THE BLOG
11/05/2013 02:34 pm ET Updated Jan 23, 2014

Nutrigenomics: The Future of Personalized Nutrition in Cancer Prevention and Treatment

By: Peiying Yang, Ph.D., Stephanie Maxson, MS, RD, LD, and Lorenzo Cohen, Ph.D., Integrative Medicine Program, MD Anderson Cancer Center

Diet plays an important role in cancer prevention and control. Though the association between diet and cancer prevention is still not definitive, recent evidence suggests that diet may modify the risk and improve outcomes of many cancers, including gastric, colorectal, breast, prostate, and lung cancers. Nutrition recommendations are typically based on the assumption that all individuals have the same nutritional requirements, with the exception of small differences between life stages and genders. However, recent advances in genetic sciences reveal that because each individual is genetically unique, not everyone responds identically to specific nutrients. Nutrigenomics, a relatively new science, explores the role of vitamins, minerals, and bioactive food compounds in gene expression and the effect that individual genetic variation can have on the body's response to specific foods.

Compelling evidence suggests nutrients from food likely influence human health through the foods' ability to alter genetic and epigenetic (changes in gene expression caused by mechanisms other than changes in the DNA sequence) events associated with various diseases including cancer. Scientists are working hard to uncover gene-nutrient associations for all types of diseases, especially cancer. Once these associations are better understood, nutrition recommendations can be then personalized for disease prevention and management.

For example, research has shown a link between inadequate folate (one of the essential B vitamins) intake and increased risk of colorectal cancer. However, the response to folate deficiency appears to vary between individuals depending on their genetics. Similarly, the increased risk of colorectal cancer with red meat consumption also seems to vary from one person to another depending on genetic variations associated with metabolism. Therefore, the amount of folate or red meat necessary to influence colorectal cancer risk will vary from one person to another depending on their genes.

Additionally, studies have suggested higher intake of cruciferous vegetables is associated with reduced risk of colorectal and lung cancer. This occurs mainly among patients with lower expression of enzymes responsible for secretion of sulforaphane, a key bioactive compound in cruciferous vegetables. These examples of gene-nutrient associations in cancer are a few of many that we are just beginning to understand. Therefore, a person's response to a particular nutrient likely depends on their genetics.

Although nutrigenomics is a science still in its infancy, there is tremendous potential for the application of nutrition in cancer prevention and management. As this field advances, the future of nutritional care will be personalized diet recommendations based on an individual's genetic profile and physiologic needs.

Until we have enough evidence to practice individualized nutrition, everyone should follow these basic recommendations:

• Fill the majority of your plate with plant foods, including a wide variety of plants in all colors of the rainbow.
• Aim to get your nutrients from whole foods (defined as unprocessed foods, such as broccoli, lentils or brown rice) rather than supplements to increase variety of nutrients consumed.
• Avoid excessively high intake of any one nutrient.
• If you have had cancer or have a family history of cancer, it would be prudent to follow the American Cancer Society's diet recommendations for reducing cancer risk.

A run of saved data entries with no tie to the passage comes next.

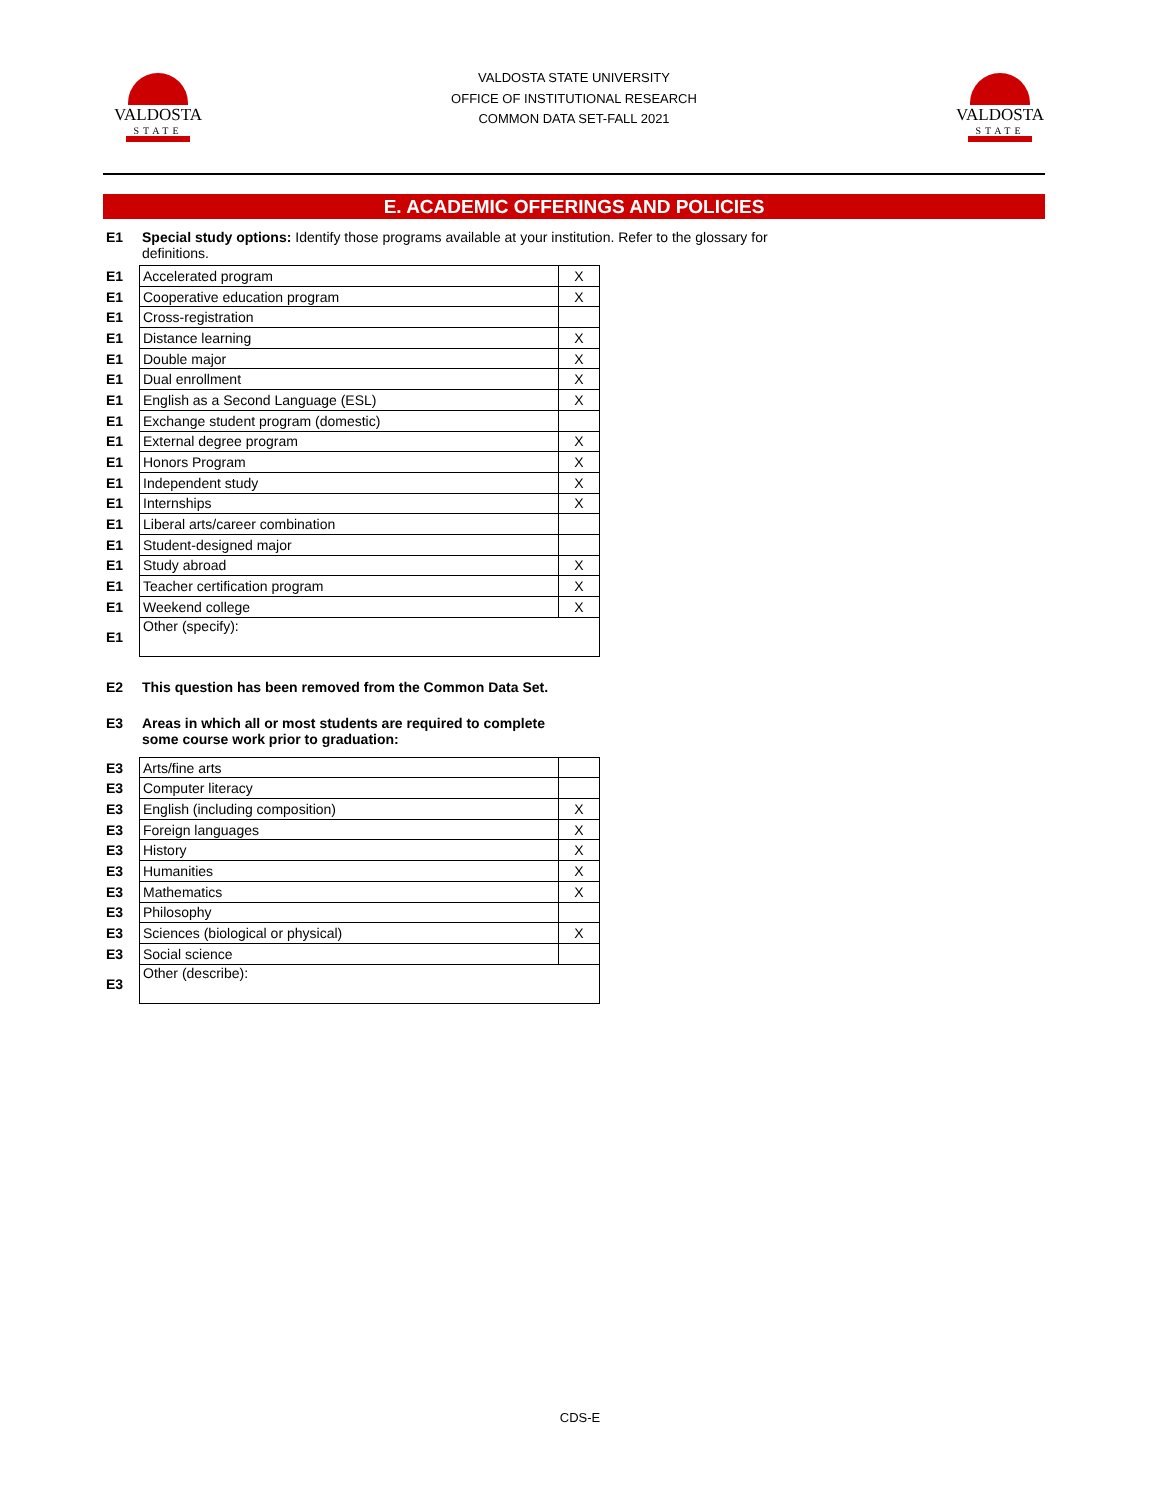VALDOSTA
STATE
VALDOSTA STATE UNIVERSITY
OFFICE OF INSTITUTIONAL RESEARCH
COMMON DATA SET-FALL 2021
VALDOSTA
STATE
E. ACADEMIC OFFERINGS AND POLICIES
E1 Special study options: Identify those programs available at your institution. Refer to the glossary for definitions.
| E1 | Accelerated program | X |
| E1 | Cooperative education program | X |
| E1 | Cross-registration | |
| E1 | Distance learning | X |
| E1 | Double major | X |
| E1 | Dual enrollment | X |
| E1 | English as a Second Language (ESL) | X |
| E1 | Exchange student program (domestic) | |
| E1 | External degree program | X |
| E1 | Honors Program | X |
| E1 | Independent study | X |
| E1 | Internships | X |
| E1 | Liberal arts/career combination | |
| E1 | Student-designed major | |
| E1 | Study abroad | X |
| E1 | Teacher certification program | X |
| E1 | Weekend college | X |
| E1 | Other (specify): | |
E2 This question has been removed from the Common Data Set.
E3 Areas in which all or most students are required to complete
some course work prior to graduation:
| E3 | Arts/fine arts | |
| E3 | Computer literacy | |
| E3 | English (including composition) | X |
| E3 | Foreign languages | X |
| E3 | History | X |
| E3 | Humanities | X |
| E3 | Mathematics | X |
| E3 | Philosophy | |
| E3 | Sciences (biological or physical) | X |
| E3 | Social science | |
| E3 | Other (describe): | |
CDS-E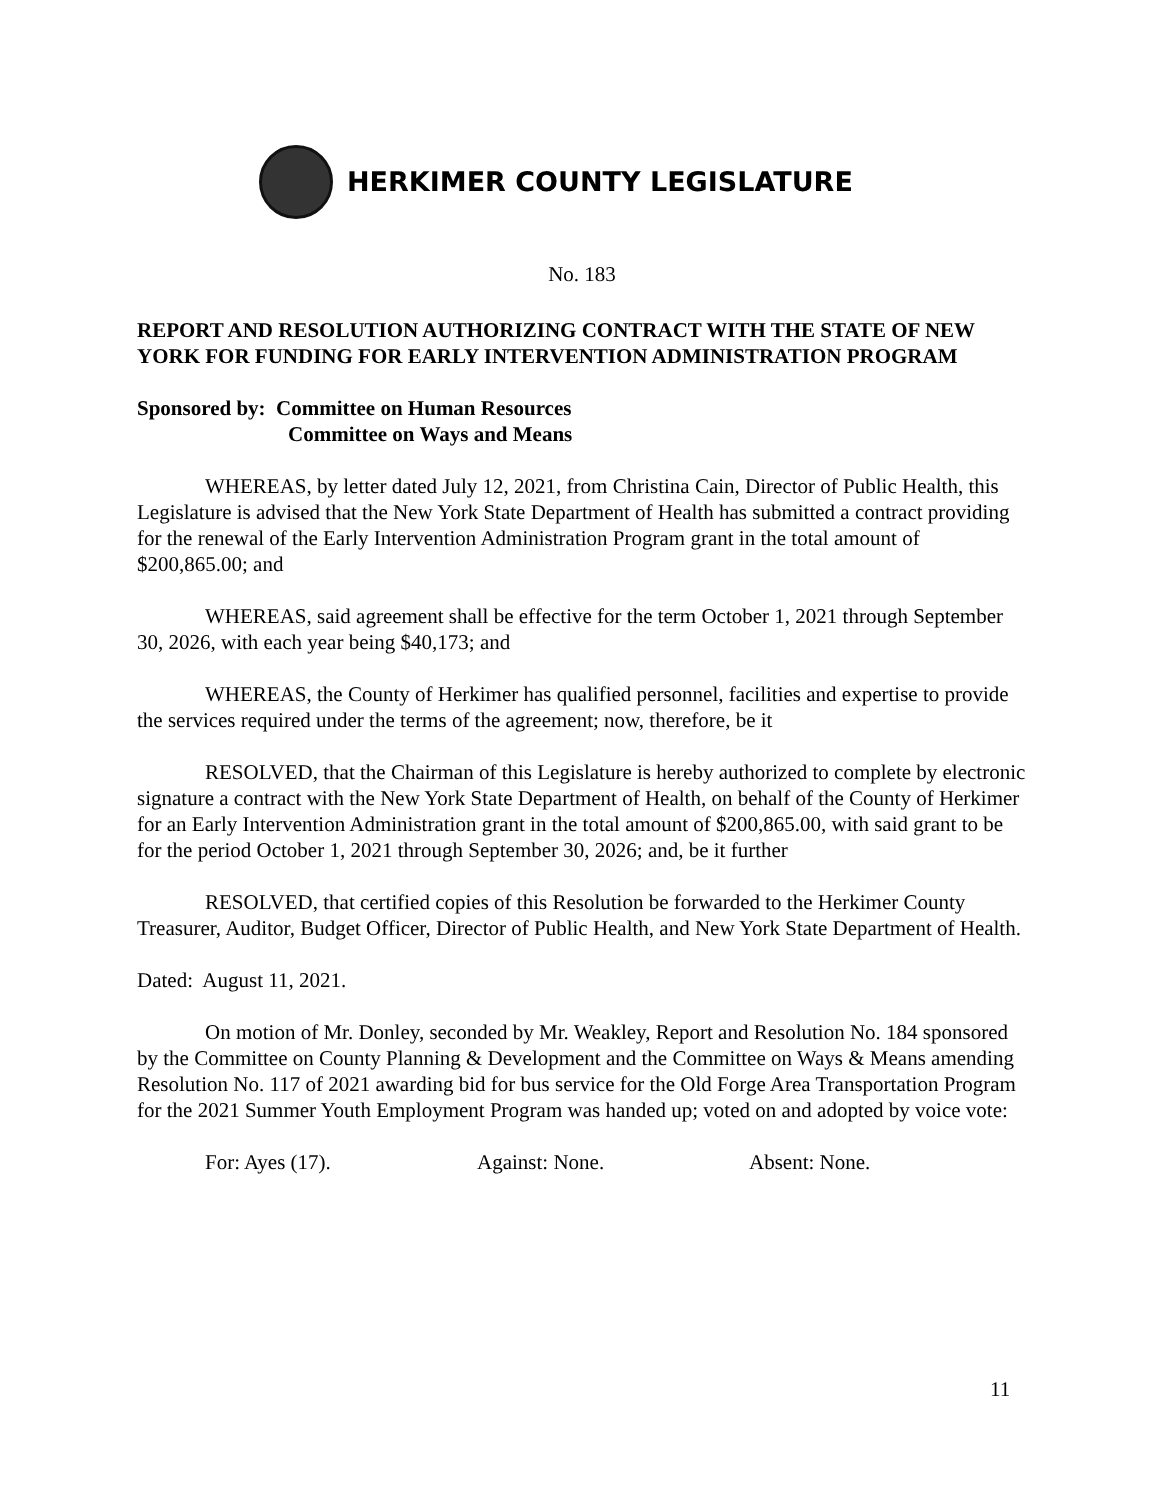HERKIMER COUNTY LEGISLATURE
No. 183
REPORT AND RESOLUTION AUTHORIZING CONTRACT WITH THE STATE OF NEW YORK FOR FUNDING FOR EARLY INTERVENTION ADMINISTRATION PROGRAM
Sponsored by: Committee on Human Resources
Committee on Ways and Means
WHEREAS, by letter dated July 12, 2021, from Christina Cain, Director of Public Health, this Legislature is advised that the New York State Department of Health has submitted a contract providing for the renewal of the Early Intervention Administration Program grant in the total amount of $200,865.00; and
WHEREAS, said agreement shall be effective for the term October 1, 2021 through September 30, 2026, with each year being $40,173; and
WHEREAS, the County of Herkimer has qualified personnel, facilities and expertise to provide the services required under the terms of the agreement; now, therefore, be it
RESOLVED, that the Chairman of this Legislature is hereby authorized to complete by electronic signature a contract with the New York State Department of Health, on behalf of the County of Herkimer for an Early Intervention Administration grant in the total amount of $200,865.00, with said grant to be for the period October 1, 2021 through September 30, 2026; and, be it further
RESOLVED, that certified copies of this Resolution be forwarded to the Herkimer County Treasurer, Auditor, Budget Officer, Director of Public Health, and New York State Department of Health.
Dated: August 11, 2021.
On motion of Mr. Donley, seconded by Mr. Weakley, Report and Resolution No. 184 sponsored by the Committee on County Planning & Development and the Committee on Ways & Means amending Resolution No. 117 of 2021 awarding bid for bus service for the Old Forge Area Transportation Program for the 2021 Summer Youth Employment Program was handed up; voted on and adopted by voice vote:
For: Ayes (17). Against: None. Absent: None.
11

A dietitian or health care practitioner can offer specific recommendations based on the particular cancer of concern.

For more information on diet and other lifestyle factors for cancer prevention and control, join Dr. Lorenzo Cohen and Alison Jefferies November 21, 2013, 7-8:30 PM, St. Catherine's Montessori, 9821 Timberside, Houston, TX to learn more about Living the Anticancer LifeTM and how to put it all into practice both as an individual and within a family.

References:

Trujillo E, Davis CD and Milner JA. Nutrigenomics, proteomics, metabolomics, and the practice of dietetics. J Am Diet Assoc. 2006; 106: 403-413.

Davis C.D and Milner J.A. Nutrigenomics, Vitamin D and Cancer Prevention. J Nutrigenet Nutrigenomics, 2011; 4:1-11.

Fenech M., El-Sohemy A., Cahill L., Ferguson L.R., et al. Nutrigenetics and Nutrigenomics: Viewpoints on the Current Status and Applications in Nutrition Research and Practice. J Nutrigenet Nutrigenomics, 2011; 4:69-89.

Riscuta G. Dumitrescu R.G. 2012. Nutrigenomics: Implications for Breast and Colon Cancer Prevention. Dumitrescu RG and Verma M., eds., Cancer Epigenetics: Methods and Protocols, Humana Press, p. 343-358.

De Roos B. Personalized nutrition: ready for practice? Proceedings of the Nutrition Society, 2013; 72:48-52.

Thomson CA, Rock CL, Thompson PA, Caan BJ, Cussler E, Flatt SW, et al. Vegetable intake is associated with reduced breast cancer recurrence in tamoxifen users: a secondary analysis from the Women's Healthy Eating and Living Study. Breast Cancer Res Treat. 2011; 125:519-27.